Final thoughts on Dispatch
Dispatch isn’t trying to be the biggest superhero genre game on the market. It doesn’t promise open-world, gigantic scale, or highly developed combat and skill trees. Instead, it offers a story that is focused on the experiment, which proves what will happen when you are creating your own narrative. The decisions you make, whether to punch a villain or not, and deciding who may live and who may die, are the reasons why Dispatch is such an extraordinary game.
That decision to make a comeback to the old days when Telltale dominated in storytelling brings back good memories and serves as a breath of fresh air for the gaming genre.

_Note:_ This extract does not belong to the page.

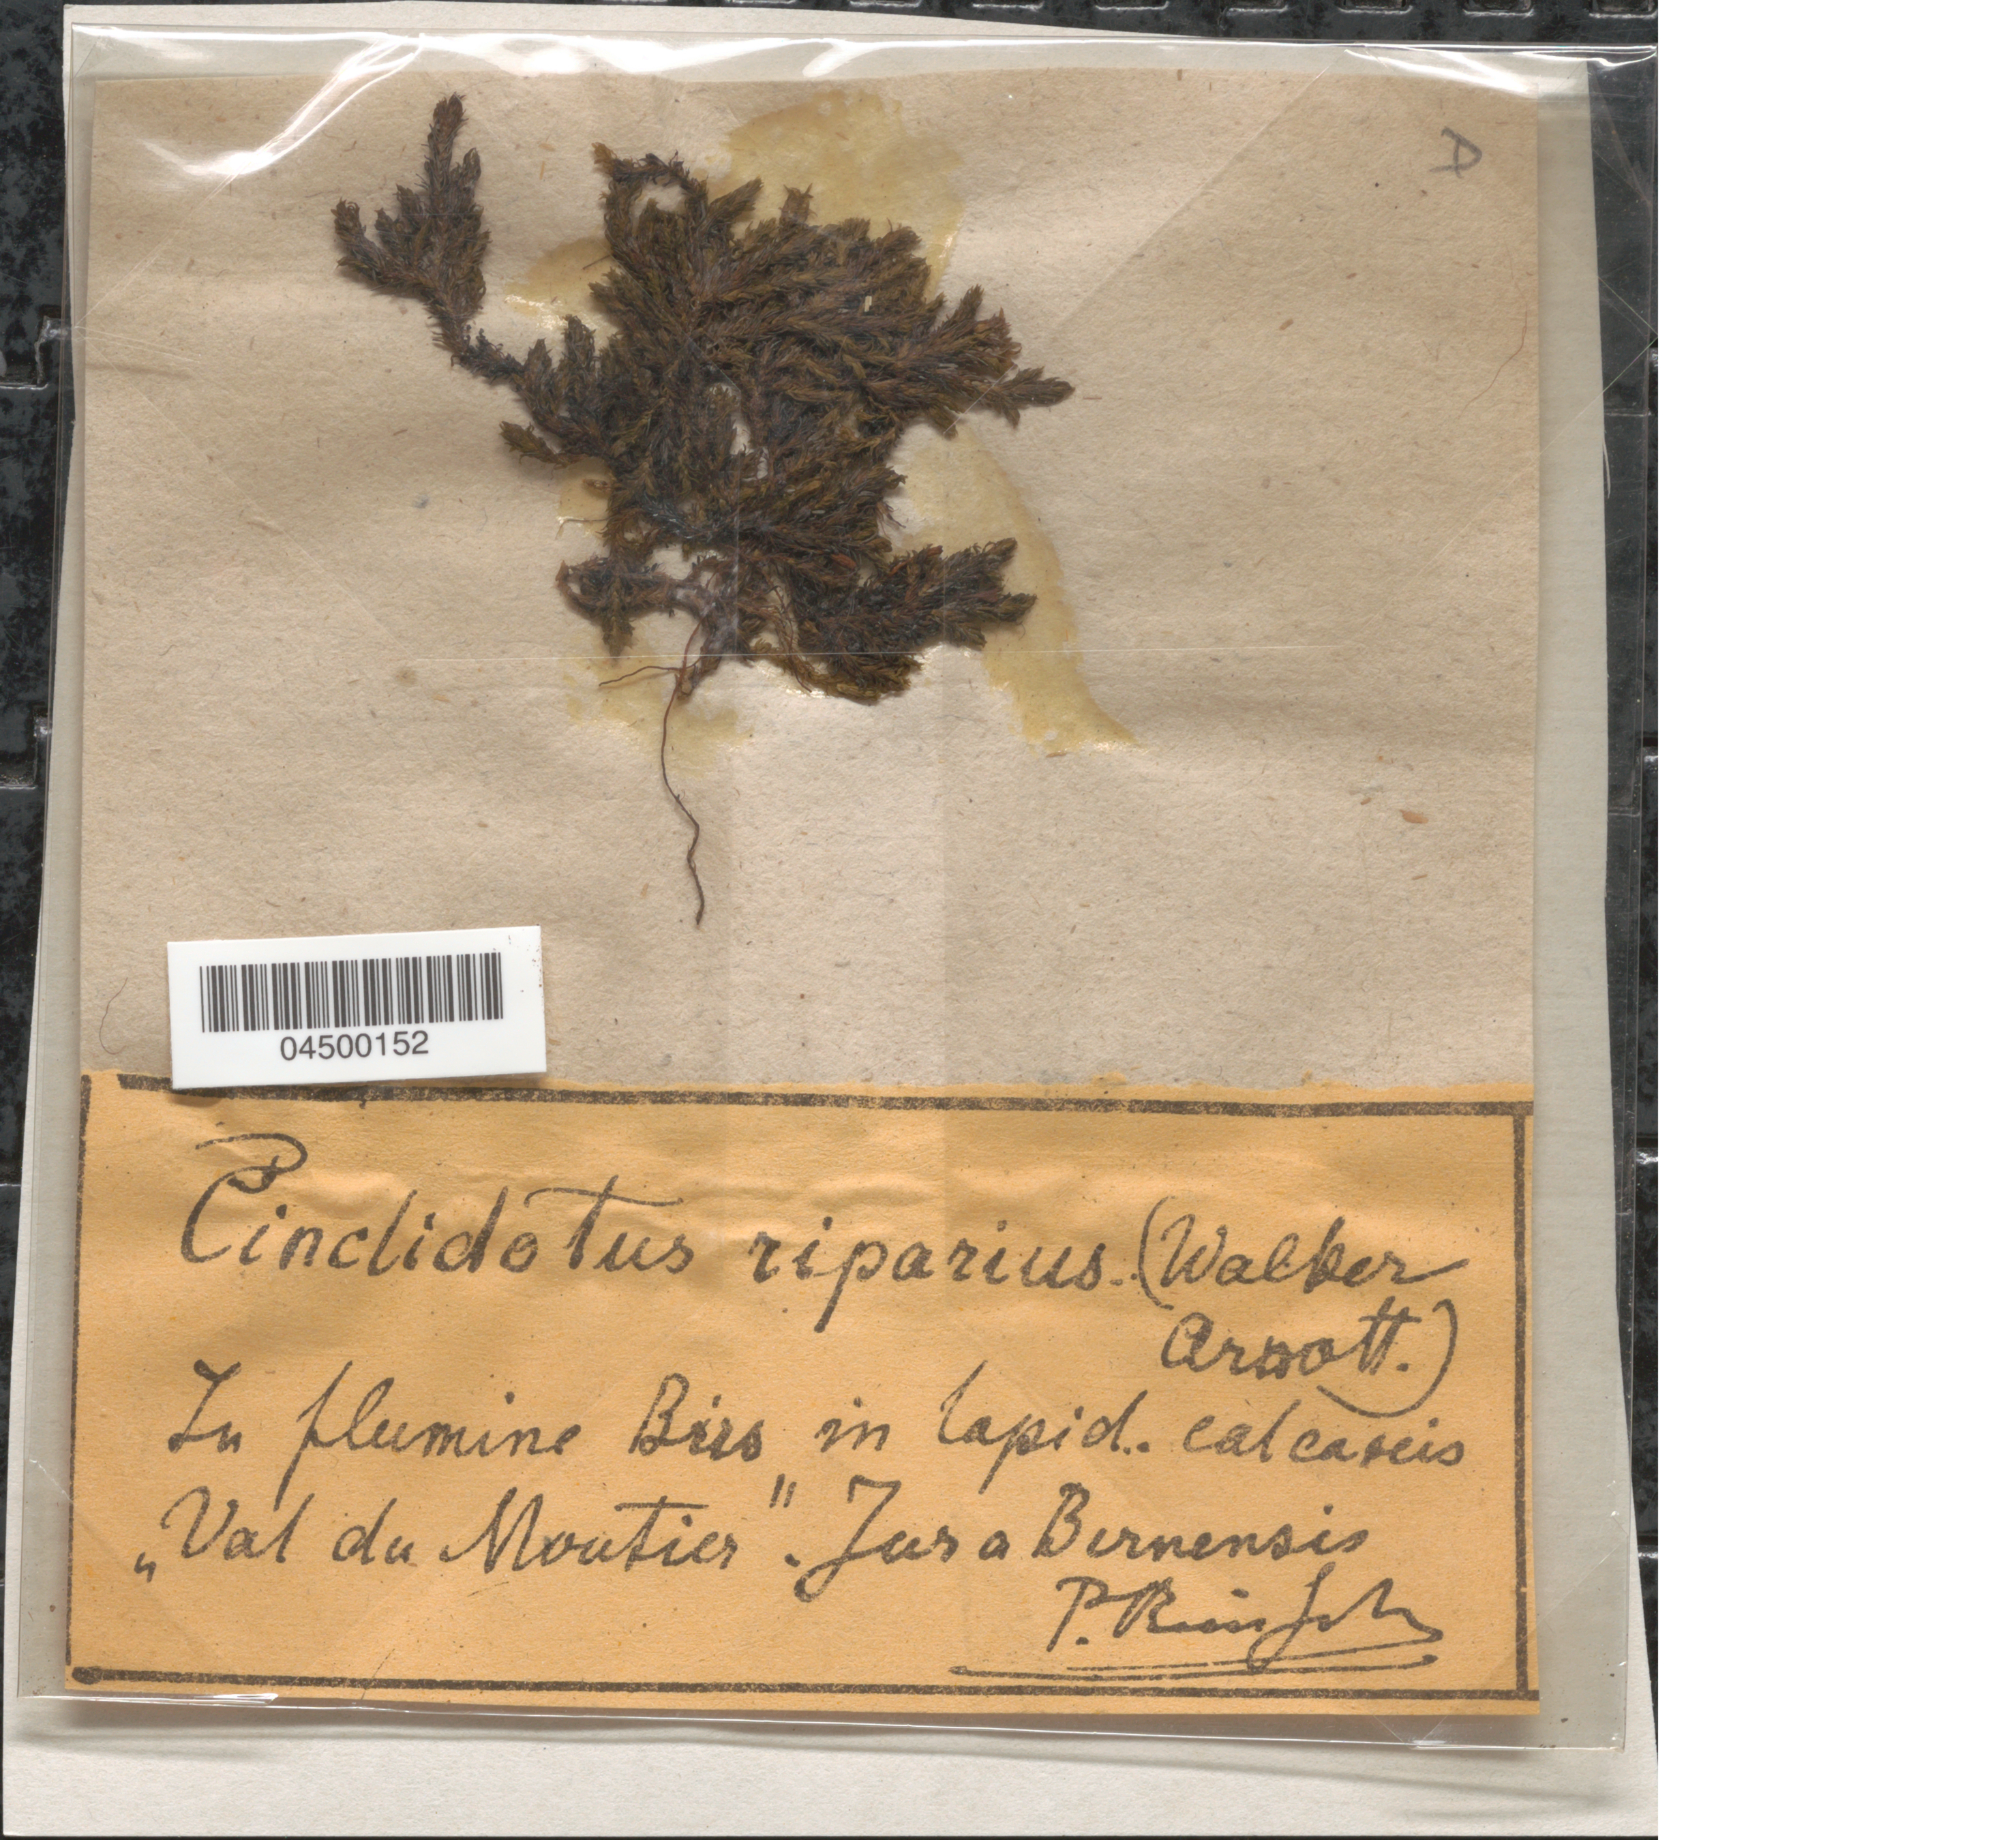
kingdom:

The episodic structure works in its favor. Because of your own choices and ability to play the game like it’s a TV series, you can, by yourself, slowly build tension, create anticipation for some events, and even let a background character become important.
Adding to that, the voice cast and animations of the characters and the whole world give us a game that will make every gamer addicted to it.
My rating for this game: 5/5
If you are a fan and you loved the emotional performance, drama, and everything iconic for a good episodic TV adventure in the form of Telltale-like games, then Dispatch is your go-to game. It pays respect and homage to Telltale Games and gives us another great story that we can create and have influence over.
For players who want a narrative that rewards repeating the playthrough and experimenting with choices, different outcomes, and the ability to discover hidden details, you won’t be disappointed. AdHoc’s Dispatch is a delightful game.